The two-loop functional renormalization-group approach to the one- and two-dimensional Hubbard model

TL;DR

This paper develops a two-loop functional renormalization-group method to analyze the low-dimensional Hubbard model, capturing both universal and non-universal effects, and compares its results with existing approaches to improve understanding of electronic correlations.

Contribution

The paper introduces a two-loop fRG approach that includes non-universal contributions, providing more accurate insights into the Hubbard model's behavior than previous one-loop methods.

Findings

Two-loop fRG suppresses vertices and susceptibilities compared to one-loop approaches.

Results are closer to projected one-loop results, especially away from van Hove filling.

The quasiparticle weight remains finite at moderate temperatures in two dimensions.

Abstract

We consider the application of the two-loop functional renormalization-group (fRG) approach to study the low-dimensional Hubbard model. This approach accounts for both, the universal and non-universal contributions to the RG flow.
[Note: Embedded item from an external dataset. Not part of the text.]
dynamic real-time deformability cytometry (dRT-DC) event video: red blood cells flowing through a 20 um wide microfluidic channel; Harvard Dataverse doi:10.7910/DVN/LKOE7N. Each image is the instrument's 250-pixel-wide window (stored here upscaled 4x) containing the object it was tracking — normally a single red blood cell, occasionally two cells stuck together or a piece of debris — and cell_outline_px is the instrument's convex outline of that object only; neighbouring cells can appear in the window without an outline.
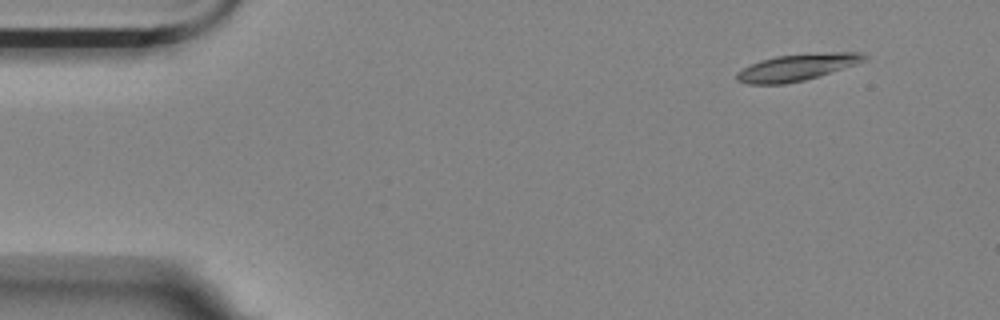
{"species": "Egyptian fruit bat (a non-hibernating species)", "species_latin": "Rousettus aegyptiacus", "temperature_condition": "room temperature", "stored_images_in_passage": 52, "camera_frame_rate_fps": 3000, "um_per_image_px": 0.085, "animal": {"sex": "female"}, "frame": {"image": 1, "passage_image": 1, "time_ms": 0.0, "image_size_px": [1000, 320], "cell_outline_px": [[868, 60], [820, 76], [804, 80], [784, 84], [748, 84], [736, 80], [736, 72], [760, 60], [776, 56], [824, 52], [860, 52], [868, 56]], "centroid_in_image_um": [67.78, 5.72], "position_along_channel_um": 17.2, "area_um2": 19.88}}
While the universal contributions were studied previously within the field-theoretical RG for the one-dimensional Hubbard model with linearized electronic dispersion and the two-dimensional Hubbard model with flat Fermi surface, the non-universal contributions appear to be important for the flow of the vertices and susceptibilities at large momenta scales. The two-loop fRG approach is also applied to the two-dimensional Hubbard model with a curved Fermi surface and the van Hove singularities near the Fermi level. The vertices and susceptibilities in the end of the flow of the two-loop approch are suppressed in comparison with both the one-loop approach with vertex projection and the modified one-loop approach with corrected vertex projection errors. The results of the two-loop approach are closer to the results of one-loop approach with the projected vertices, the difference of the results of one- and two-loop fRG approaches decreases when going away from the van Hove band filling. The quasiparticle weight remains finite in two dimensions at not too low temperatures above the paramagnetic ground state.